--- TEXT ---
Police in Sardinia are investigating two men who staged a traffic accident by claiming their vehicle had collided with a wild boar - which in fact turned out to be frozen.

'Frozen' wild boar used to fake road crash in Italy
Road accidents involving wild boar are sadly not unusual in Italy. Photo: Gregor Fischer/DPA/AFP

The men had hoped to win compensation from the region for the incident, but investigators became suspicious when they discovered the wild boar that had allegedly caused the crash had a slit throat, local media reported on Thursday.

A vet called to examine the body found the animal's internal organs were frozen, suggesting the beast had been killed and stashed in a freezer before being strategically placed at the “crash site”, the Unione Sarda newspaper reported.

The two men risk a hefty fine and prison term of at least a year over the stunt, it said.

Wild boar (cinghiale) are a common sight on and near roads in rural or forested areas in Italy, and fatal car accdents involving the creatures have prompted calls for a cull in some regions.

--- MATERIAL PROVIDED ---
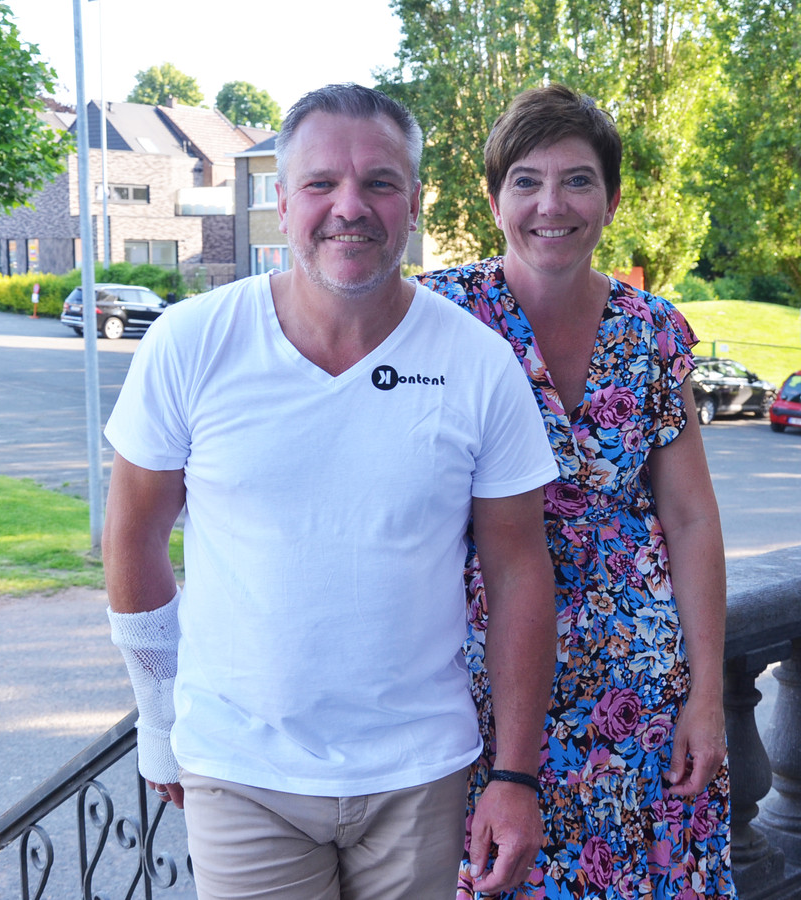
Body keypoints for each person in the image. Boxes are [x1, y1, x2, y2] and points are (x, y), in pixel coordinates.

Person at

--- TASKS TO COMPLETE ---
1) List every name that appears in the photo credit of the article about the frozen wild boar.
2) Continue the article about the frozen wild boar, picking up after its final sentence.
The material has no connection to the article about the frozen wild boar.

--- ANSWER SET ---
1) Gregor Fischer, DPA, AFP

2)
In Lombardy alone, there have been around 400 road accidents involving the animals in the last five years, according to agricultural association Coldiretti.

 
The number of wild boar in Italy has almost doubled in the last ten years, and “the presence of wild boars in population centres and on roads is now a real risk for the safety of citizens,” Coldiretti says.
 
In recent years, the animals have also been increasingly finding their way into towns and cties – most notably around the outskirts of Rome, where authorities say the animals are attracted by rubbish that has been piling up in the streets.

In a freak accident in 2017, one man was killed after his scooter collided with a wild boar in central Rome.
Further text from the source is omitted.